The results are in and automakers have officially submitted their disengagement reports to the state of California. Think of this sort of like a report card for self-driving car companies.
The 2018 disengagement report measures exactly what it sounds like, logging each time a test driver feels the need to disengage the vehicle's autonomous driving software by grabbing the wheel and taking control of the car.
So how did everyone do?
To no surprise, Alphabet's (GOOGL - Get Report) (GOOG - Get Report) Waymo unit was a dominant leader. According to the latest reports (painfully, found here) the platform logged more than 11,150 miles per disengagement. The average American drives just over 14,000 miles per year.
While Waymo's software can't be applied to every dirt road or commute route in the country, to think that someone could use Waymo's self-driving software for an entire year with just one intervention is pretty impressive. It's no wonder Waymo is considered the autonomous driving leader at the moment, particularly with Waymo's commercial service officially underway in Arizona.
Who else is on the list? We've got Cruise -- the autonomous driving subsidiary of General Motors (GM - Get Report) -- which logged just over 5,200 miles per disengagement while a startup called Zoox drove an average 2,000 miles per disengagement.
Tesla (TSLA - Get Report) said it "did not test any vehicles on public roads in California in autonomous mode or operate any autonomous vehicles," but that in the third quarter of 2018 customer-owned "Tesla vehicles experienced 1 crash for every 1.92 million miles driven. In the same timeframe, Tesla vehicles experienced 1 crash for every 3.34 million miles driven with Autopilot engaged."
But, that's part of the problem, too.
The Problem With Disengagement Rates
Disengagement rates have long been a way to measure autonomous driving performances among dozens of different companies.
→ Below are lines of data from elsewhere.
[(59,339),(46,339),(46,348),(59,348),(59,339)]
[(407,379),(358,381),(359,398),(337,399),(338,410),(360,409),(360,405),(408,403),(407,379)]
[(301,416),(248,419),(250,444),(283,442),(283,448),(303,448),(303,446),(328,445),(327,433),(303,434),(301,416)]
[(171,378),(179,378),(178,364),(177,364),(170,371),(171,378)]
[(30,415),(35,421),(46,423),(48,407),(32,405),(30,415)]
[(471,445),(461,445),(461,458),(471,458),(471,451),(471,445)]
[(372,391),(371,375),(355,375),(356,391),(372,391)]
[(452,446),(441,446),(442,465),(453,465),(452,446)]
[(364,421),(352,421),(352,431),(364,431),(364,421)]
While a company can use its own disengagement rates -- which are self-reported -- to compare its growth over a certain period of time, comparing two different companies to each other is difficult.
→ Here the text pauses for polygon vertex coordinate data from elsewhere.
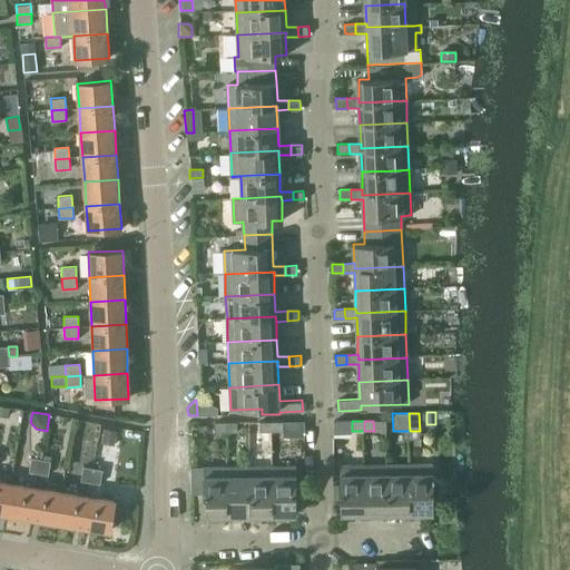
[(227,432),(227,422),(215,423),(215,432),(227,432)]
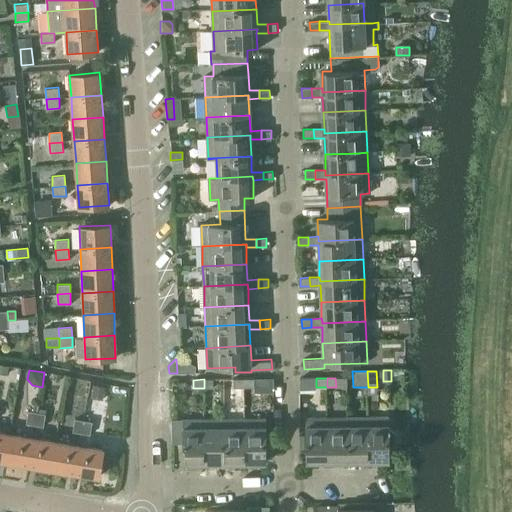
[(213,379),(204,379),(204,388),(213,388),(213,379)]
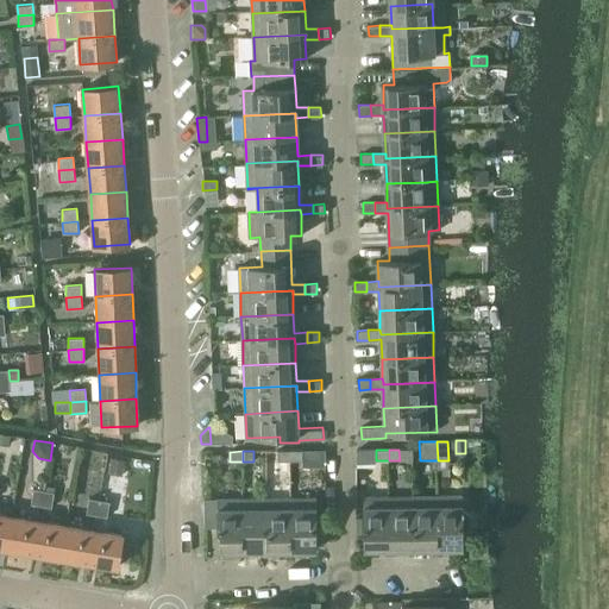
[(290,451),(278,451),(278,462),(290,460),(290,451)]
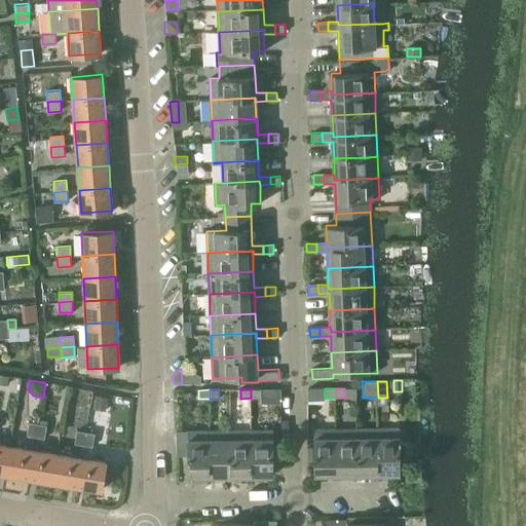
[(260,389),(251,389),(251,398),(260,398),(260,389)]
For instance, when we were at GTC DC, an artificial intelligence conference hosted by Nvidia (NVDA - Get Report) , it was noted that the company logs a disengagement each time it ends the trip. Nvidia argues that a human has to end the test period and therefore, it counts as a disengagement. Other companies don't agree. While Nvidia's disengagement rate improved tremendously in 2018 vs. 2017 -- logging 20.1 miles per disengagement this year vs. 4.6 miles per disengagement last year -- not every company logs disengagements in the same manner.
So comparing Nvidia to Waymo or Cruise to Daimler (DDAIF) may not be a worthwhile effort. And who knows how Apple logs its disengagements.
Further, another talking at the GTC DC conference was the quality of the disengagement report. If a company is driving on a fairly open freeway under near-perfect driving conditions, then of course, it will have a low disengagement rate. However, that doesn't mean the system is better than a company with a high disengagement rate. Particularly if say, that system has been testing its autonomous fleet in dense urban environments and on busy rush-hour highways with complex on-off ramps.
Does that mean we should abandon the disengagement report altogether? Of course not. But it shouldn't be the sole measuring stick for the industry either, just a component to evaluating its progression.